PRO The features described in this page are only available on a paid version of the Tumult Platform. If you would like to hear more, please contact us at info@tmlt.io.

SessionPrograms are used to define structured DP programs that rely on the privacy protection provided by the Session API. By defining a standard interface for creating and running these programs, we can build higher level tools that can interact with them in a consistent way, such as SessionProgramTuner.

The SessionProgram class is an abstract base class that defines the interface for a structured DP program. It is designed to be subclassed to define specific programs.

Every SessionProgram has three minimal requirements:

  • Defines at least one protected input, which is a DataFrame that can only be accessed through the Session API.

  • Defines at least one output, which is a DataFrame that is produced by the program.

  • Defines a session_interaction() method that takes a Session as an argument and returns a dictionary containing the expected outputs.

>>> class MinimalProgram(SessionProgram):
...     class ProtectedInputs:
...         protected_df: DataFrame  # DataFrame type annotation is required
...     class Outputs:
...         total_count: DataFrame  # required here too
...     def session_interaction(self, session: Session):
...         count_query = QueryBuilder("protected_df").count()
...         budget = self.privacy_budget  #  session.remaining_privacy_budget also works
...         total_count = session.evaluate(count_query, budget)
...         return {"total_count": total_count}

Once a program is defined, it can be instantiated by using the automatically generated Builder for that class. It has a very similar interface to Session.Builder.

>>> protected_df = spark.createDataFrame([(1, 2), (3, 4)], ["a", "b"])
>>> program = (
...     MinimalProgram.Builder()
...     .with_privacy_budget(PureDPBudget(epsilon=1))
...     .with_private_dataframe("protected_df", protected_df, AddOneRow())
...     .build()
... )

The program can then be run to produce the expected outputs.

>>> program.run()
{'total_count': DataFrame[count: bigint]}

Each instance of a program has the same privacy guarantee as a Session with the same privacy budget, protected DataFrames, and protected changes.
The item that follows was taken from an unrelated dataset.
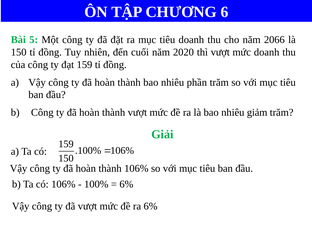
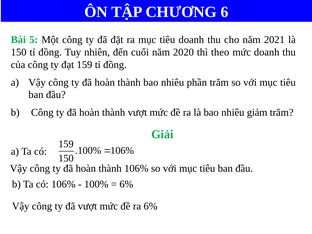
2066: 2066 -> 2021
thì vượt: vượt -> theo
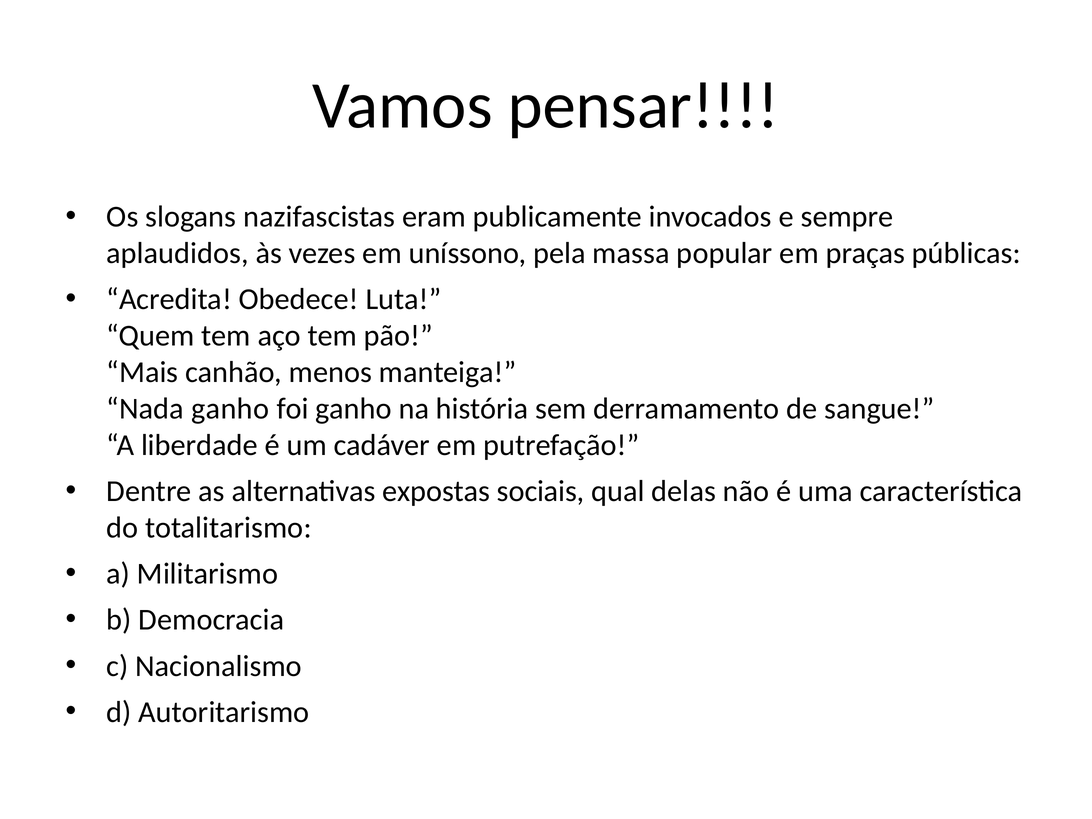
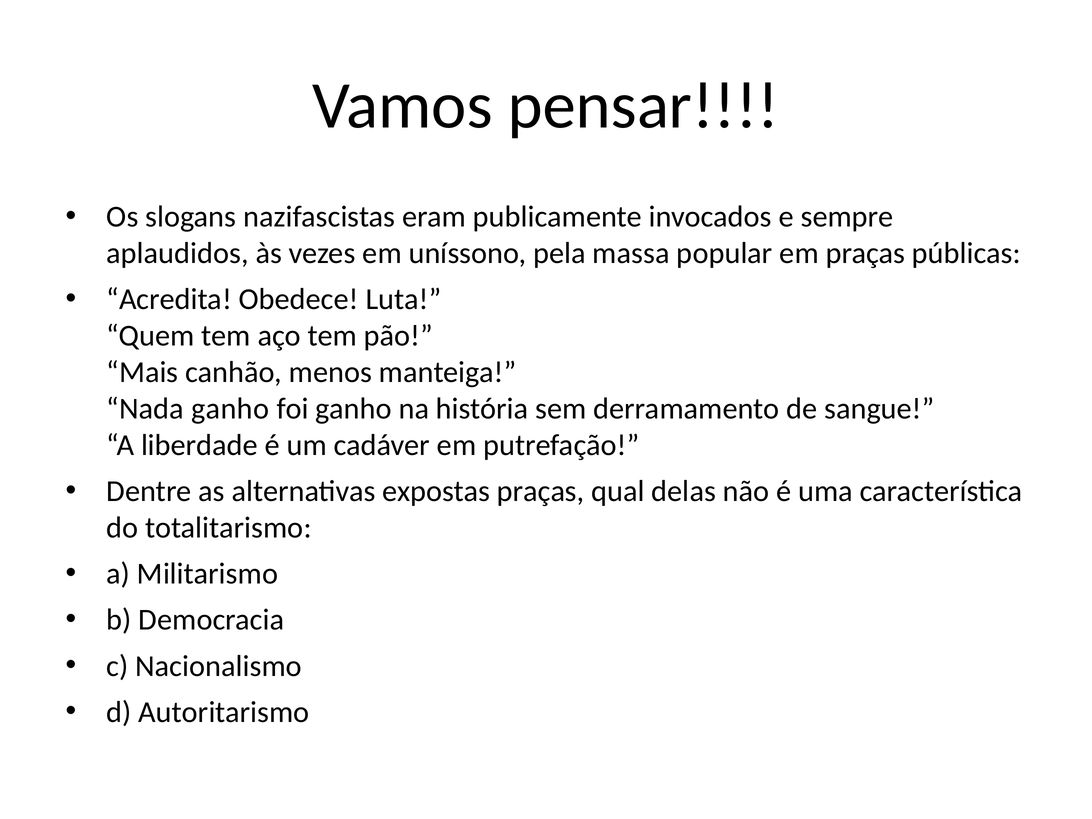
expostas sociais: sociais -> praças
Therefore, each instance of a program can only be run once. To run the program again, users must create a new instance of the program (which will consume additional privacy loss budget).

>>> program.run()
Traceback (most recent call last):
...
RuntimeError: run cannot be called more than once

Often, users will also want to define Parameters and/or UnprotectedInputs in their programs. This can be done by adding them to the program class similar to ProtectedInputs and Outputs.

Once a program is structured into a SessionProgram, users can take advantage of tools like SessionProgramTuner. More information can be found in the Tumult Tune tutorials.

Defining and initializing a program#

SessionProgram

Base class for defining a structured DP program that uses the Session API.

SessionProgram.Builder

Automatically generated builder for initializing a SessionProgram.

Inspecting a program#

SessionProgram.privacy_budget

Privacy budget for this program.

SessionProgram.unprotected_inputs

Unprotected inputs for this program.

SessionProgram.parameters

The parameters for this program.

SessionProgram.output_types()

Returns a dictionary associating each program output name with its type.

Running a program#

SessionProgram.run()

Runs the program and return its outputs.